Following the practice described in the Zohar of reciting biblical passages known as the "Tikkun'" on the night of Shavuot, Rabbi Solomon and Rabbi Joseph Karo stayed awake all that night reading. During the recitation of the required texts, Rabbi Karo had a mystical experience: The Shekhinah appeared as a maggid, praising the circle and telling them to move to the Land of Israel. When they stayed up again on the second night of Shavuot, the Shekhinah was adamant about their moving to the Land of Israel. Alkabetz recorded the account. Before moving to the Land of Israel, he made a sermon passionately discussing the rebuilding of the Temple in Jerusalem with messianic enthusiasm.

He settled in Safed aged thirty, likely in 1535.

In Safed, he made significant contributions to the development of Kabbalah, serving as a mystical instructor to Moses Cordovero, who later became his brother-in-law and one of Safed’s most esteemed Kabbalists before the arrival of Isaac Luria. Alkabets was deeply involved in the spiritual life of the city, exemplified by his authorship of "Lekhah Dodi," a liturgical song sung during the Shabbat service. This influence persisted even as Lurianic Kabbalah, promoted by Haim Vital and Israel Sarug, eventually eclipsed Cordoverian Kabbalah in popularity and status among Kabbalists.

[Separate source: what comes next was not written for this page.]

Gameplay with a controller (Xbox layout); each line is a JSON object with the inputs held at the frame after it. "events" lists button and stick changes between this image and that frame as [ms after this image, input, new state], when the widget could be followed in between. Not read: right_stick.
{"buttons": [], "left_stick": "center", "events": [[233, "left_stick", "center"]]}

He is buried in the Old Safed Cemetery.

== Views and opinions ==
His works written in Adrianupolis center on the holiness of the people of Israel, the Land of Israel, and the specialness of the mitzvot. Alkabetz accepts the tradition that Esther was married to Mordecai before being taken to the king's palace and becoming queen and even continues her relationship with Mordechai after taking up her royal post. The view of midrash articulated by Alkabetz and other members of the school of Joseph Taitatsak represents an extension of the view of the authority of the oral law and midrash halakha to aggadah and thus leads to the sanctification and near canonization of aggadic expansions of biblical narrative.

== Published works ==
===In print===
- Ayalet Ahavim (completed 1532, published 1552) on Song of Songs.
- Brit HaLevi (1563), a kabbalistic commentary on the Haggadah.
- Lekha Dodi (1579), a mystical hymn to inaugurate the Shabbat.
- Manot HaLevi (completed 1529, published 1585) on the Book of Esther.
- Or Tzadikim, a book of sermons.
- Shoresh Yishai (completed 1552, published 1561) on the Book of Ruth.

===Manuscripts===
- Apiryon Shlomo, Beit Hashem, Beit Tefilla, interpretations of the prayers.
- Divrei Shlomo, on the section of Scripture known as Writings.
- Lechem Shlomo, on the guidelines for the sanctification of meals, according to Kabbalah.
- Mittato shel Shlomo, on the mystical significance of sexual union.
- Naim Zemirot, on Psalms.
- Pitzei Ohev, on the Book of Job.
- Shomer Emunim, on the fundamental principles of faith.
- Sukkat Shalom, Avotot Ahavah, on the Torah.